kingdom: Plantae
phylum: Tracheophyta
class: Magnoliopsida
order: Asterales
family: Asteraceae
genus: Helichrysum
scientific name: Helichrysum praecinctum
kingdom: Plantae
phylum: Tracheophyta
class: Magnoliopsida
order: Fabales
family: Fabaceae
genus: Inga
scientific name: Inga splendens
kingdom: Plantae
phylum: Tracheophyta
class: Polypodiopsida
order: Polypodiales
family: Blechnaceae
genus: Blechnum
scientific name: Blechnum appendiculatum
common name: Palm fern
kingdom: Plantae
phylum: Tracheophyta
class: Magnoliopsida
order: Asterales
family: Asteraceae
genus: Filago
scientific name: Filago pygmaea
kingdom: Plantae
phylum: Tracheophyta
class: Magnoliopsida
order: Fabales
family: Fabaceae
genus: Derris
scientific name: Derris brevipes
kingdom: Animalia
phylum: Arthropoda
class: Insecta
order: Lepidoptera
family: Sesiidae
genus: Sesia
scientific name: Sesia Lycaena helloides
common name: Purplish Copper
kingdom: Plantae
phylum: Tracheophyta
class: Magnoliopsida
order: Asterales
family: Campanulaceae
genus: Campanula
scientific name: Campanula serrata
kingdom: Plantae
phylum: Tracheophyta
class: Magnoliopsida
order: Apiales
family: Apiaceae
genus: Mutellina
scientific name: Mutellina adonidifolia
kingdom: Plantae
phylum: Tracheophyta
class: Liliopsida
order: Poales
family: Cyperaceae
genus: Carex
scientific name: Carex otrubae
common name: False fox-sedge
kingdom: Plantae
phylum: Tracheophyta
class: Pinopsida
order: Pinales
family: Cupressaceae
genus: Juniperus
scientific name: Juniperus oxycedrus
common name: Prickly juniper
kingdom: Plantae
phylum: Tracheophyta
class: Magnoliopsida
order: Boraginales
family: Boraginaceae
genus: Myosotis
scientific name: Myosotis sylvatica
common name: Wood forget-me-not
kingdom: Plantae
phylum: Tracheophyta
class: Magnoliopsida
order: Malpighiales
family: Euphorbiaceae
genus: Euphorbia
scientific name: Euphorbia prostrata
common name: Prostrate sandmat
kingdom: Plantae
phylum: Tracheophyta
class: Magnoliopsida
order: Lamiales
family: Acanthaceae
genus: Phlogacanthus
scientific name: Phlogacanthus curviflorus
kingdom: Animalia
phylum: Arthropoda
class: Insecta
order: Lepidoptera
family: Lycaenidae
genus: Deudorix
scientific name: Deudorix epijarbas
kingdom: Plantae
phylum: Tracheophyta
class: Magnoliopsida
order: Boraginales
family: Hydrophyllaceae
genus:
- - -
**SET PROBLEM**
Please retype the material from its first line to the line with "order: Poales", including both of those lines, with every character unchanged.

**RESPONSE FOR THIS EXERCISE**
kingdom: Plantae
phylum: Tracheophyta
class: Magnoliopsida
order: Asterales
family: Asteraceae
genus: Helichrysum
scientific name: Helichrysum praecinctum
kingdom: Plantae
phylum: Tracheophyta
class: Magnoliopsida
order: Fabales
family: Fabaceae
genus: Inga
scientific name: Inga splendens
kingdom: Plantae
phylum: Tracheophyta
class: Polypodiopsida
order: Polypodiales
family: Blechnaceae
genus: Blechnum
scientific name: Blechnum appendiculatum
common name: Palm fern
kingdom: Plantae
phylum: Tracheophyta
class: Magnoliopsida
order: Asterales
family: Asteraceae
genus: Filago
scientific name: Filago pygmaea
kingdom: Plantae
phylum: Tracheophyta
class: Magnoliopsida
order: Fabales
family: Fabaceae
genus: Derris
scientific name: Derris brevipes
kingdom: Animalia
phylum: Arthropoda
class: Insecta
order: Lepidoptera
family: Sesiidae
genus: Sesia
scientific name: Sesia Lycaena helloides
common name: Purplish Copper
kingdom: Plantae
phylum: Tracheophyta
class: Magnoliopsida
order: Asterales
family: Campanulaceae
genus: Campanula
scientific name: Campanula serrata
kingdom: Plantae
phylum: Tracheophyta
class: Magnoliopsida
order: Apiales
family: Apiaceae
genus: Mutellina
scientific name: Mutellina adonidifolia
kingdom: Plantae
phylum: Tracheophyta
class: Liliopsida
order: Poales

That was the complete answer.